The Chinese Society of Sports Medicine released a new consensus statement to offer standardized guidelines for indications, surgical techniques, rehabilitation strategies, and assessment measures for people with chronic ankle instability. The document concludes with a clear list of 8 recommendations.
The Chinese Society of Sports Medicine concluded the following eight guidelines for indications, surgical techniques, rehabilitation strategies, and assessment measures for people with chronic ankle instability.
They are :
1. Surgery is suggested when patients continue to have symptoms of CLAI after 3 to 6 months of nonsurgical treatment and have indications of CLAI on physical and imaging examinations (stress radiography or MRI).

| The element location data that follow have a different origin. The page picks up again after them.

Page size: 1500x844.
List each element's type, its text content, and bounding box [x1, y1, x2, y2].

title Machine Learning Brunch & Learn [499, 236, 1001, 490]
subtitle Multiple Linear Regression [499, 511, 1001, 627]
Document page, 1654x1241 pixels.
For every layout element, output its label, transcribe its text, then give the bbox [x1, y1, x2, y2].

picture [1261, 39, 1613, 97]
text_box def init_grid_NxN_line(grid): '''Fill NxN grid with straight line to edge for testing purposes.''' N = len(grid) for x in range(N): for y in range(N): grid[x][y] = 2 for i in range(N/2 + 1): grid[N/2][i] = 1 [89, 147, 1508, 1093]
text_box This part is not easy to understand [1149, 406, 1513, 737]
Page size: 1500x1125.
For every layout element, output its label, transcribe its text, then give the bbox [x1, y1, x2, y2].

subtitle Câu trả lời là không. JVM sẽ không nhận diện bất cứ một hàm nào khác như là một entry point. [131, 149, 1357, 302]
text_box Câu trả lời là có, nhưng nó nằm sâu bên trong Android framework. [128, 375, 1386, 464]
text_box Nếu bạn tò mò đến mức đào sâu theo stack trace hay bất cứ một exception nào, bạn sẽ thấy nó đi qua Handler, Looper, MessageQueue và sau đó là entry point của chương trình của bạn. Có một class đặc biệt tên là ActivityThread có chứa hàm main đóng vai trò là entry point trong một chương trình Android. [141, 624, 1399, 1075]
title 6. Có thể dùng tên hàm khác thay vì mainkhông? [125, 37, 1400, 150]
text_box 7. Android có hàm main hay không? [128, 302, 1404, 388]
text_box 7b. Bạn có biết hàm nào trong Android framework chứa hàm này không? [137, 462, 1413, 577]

2. Simultaneous surgery for CLAI and OCL lesions of the talus or tibia is suggested when both are present.
3. Open and arthroscopic procedures are both recommended in patients with CLAI who undergo anatomic repair or reconstruction.
4. Autograft and allograft are both recommended for anatomic reconstruction in patients with CLAI.
5. When patients with CLAI have subtalar joint instability and both the ATFL and the CFL are ruptured, ATFL and CFL reconstruction is suggested.
6. For patients with CLAI who undergo anatomic repair or reconstruction, ROM (mostly dorsiflexion) and partial weight-bearing with a brace from the second day after surgery are recommended; for those with OCL who undergo anatomic repair or reconstruction and additional microfracture, early ROM and relatively delayed weight-bearing are recommended.
7. Joint stability, muscle strength, and full ROM are recommended prior to returning to sport after surgery.
8. The AOFAS score, Karlsson score, VAS score, FAAM scale, talus tilt test, and anterior drawer stress radiographs are recommended to assess CLAI”. [Song, et al., 2019]
As a graduate student and soon to be practicing clinician in the Athletic training setting, these guidelines will help me have an overview over how I assess, treat, and know when to refer to the team doctor and order imaging. These guidelines also provide a protocol to follow for postsurgical interventions as well as patient education on the topic.